Au risque de me répéter : Fanny et Alexandre, La rose pourpre du Caire. Atonement, de Joe Wright, est un de mes coups de cœur des dernières années. Je ne suis pas très culte, cela dit.

Fréquenter autant de films donne-t-il envie d’en réaliser un ?

Jamais de la vie.

Réalisateur/trice, acteur/trice que vous auriez aimé interviewer ?

Jane Fonda, Simone Signoret, François Truffaut, Ingmar Bergman, David Fincher, Pedro Almodóvar.

Votre plus belle rencontre à ce jour ? Et la pire ?

La plus belle reste Jeanne Moreau, le 12 septembre 2001 à Toronto. Les attentats du WTC avaient mis le festival à l’arrêt, la presse américaine avait fui la ville, une case s’était libérée dans son horaire.
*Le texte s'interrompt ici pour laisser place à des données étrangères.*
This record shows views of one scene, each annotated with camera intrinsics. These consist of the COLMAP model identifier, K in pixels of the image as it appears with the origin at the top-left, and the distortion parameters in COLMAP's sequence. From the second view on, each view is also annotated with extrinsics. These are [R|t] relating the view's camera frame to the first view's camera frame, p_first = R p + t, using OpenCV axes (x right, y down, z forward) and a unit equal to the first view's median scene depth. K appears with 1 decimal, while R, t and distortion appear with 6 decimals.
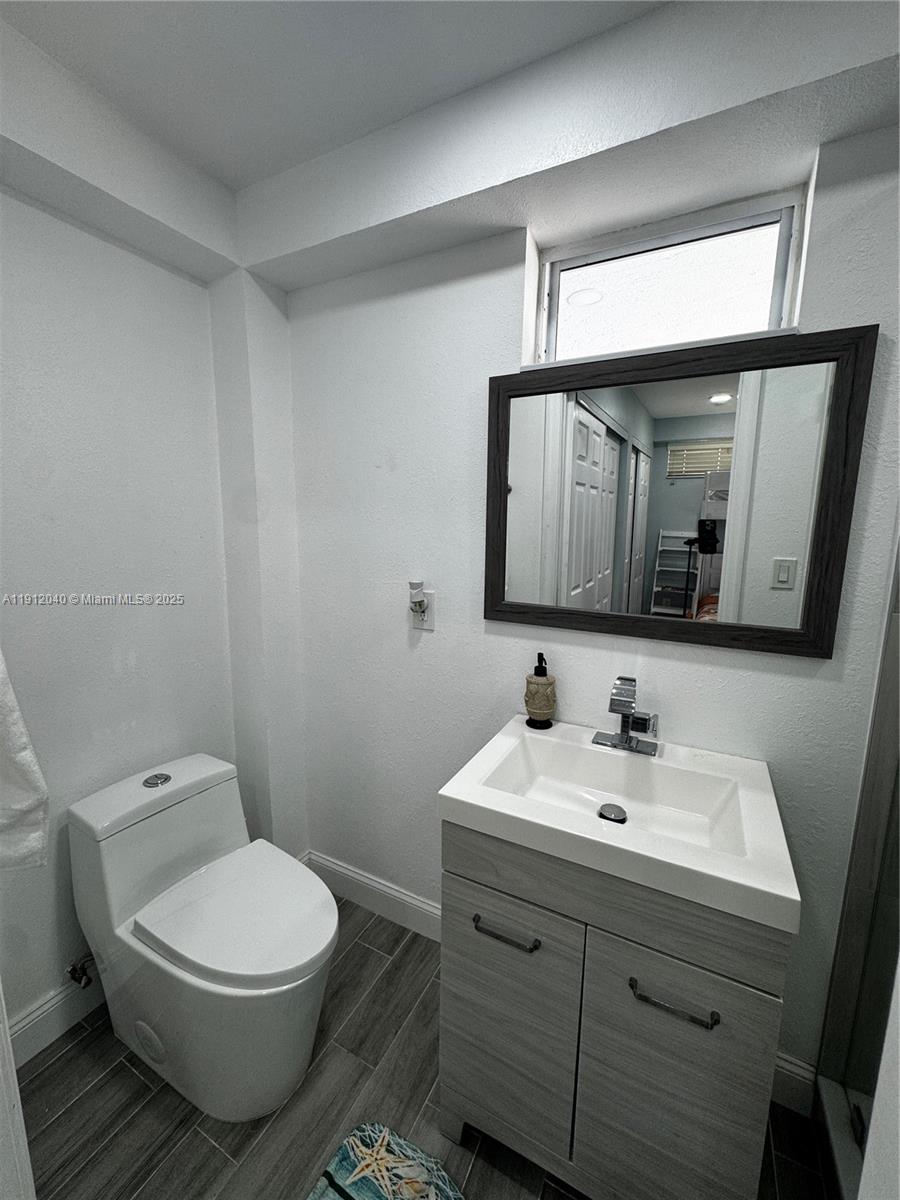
lens RADIAL K [[478.4, 0, 451.7], [0, 478.4, 597.1], [0, 0, 1]] dist [-0.002063, -0.000259]
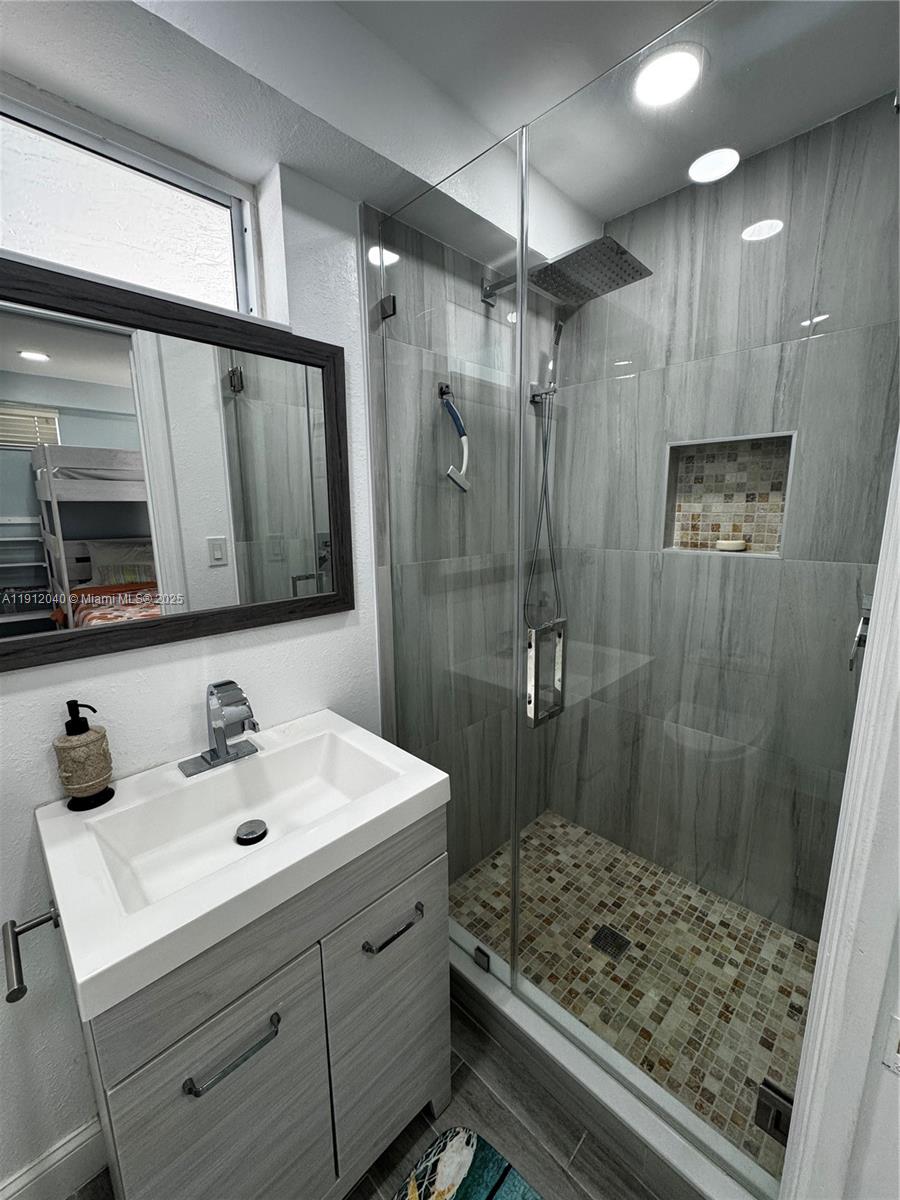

Un moment magique avec une femme brillante et généreuse, qui faisait la promotion de Cet amour-là, dans lequel elle jouait Marguerite Duras.

La pire, j’ai le regret de le dire, a été Marie Trintignant au Festival du cinéma international en Abitibi-Témiscamingue, pour le film Comme elle respire, de Pierre Salvadori. Je n’avais pas beaucoup aimé le film et n’avais pas su le cacher. Elle et son réalisateur s’étaient braqués. Mauvais souvenir.

Le film à surveiller au cours des prochaines semaines ?

Rebelle, de Kim Nguyen, qui prendra l’affiche le 20 avril. C’est un film à voir absolument, et une belle illustration de la nouvelle maturité du cinéma québécois.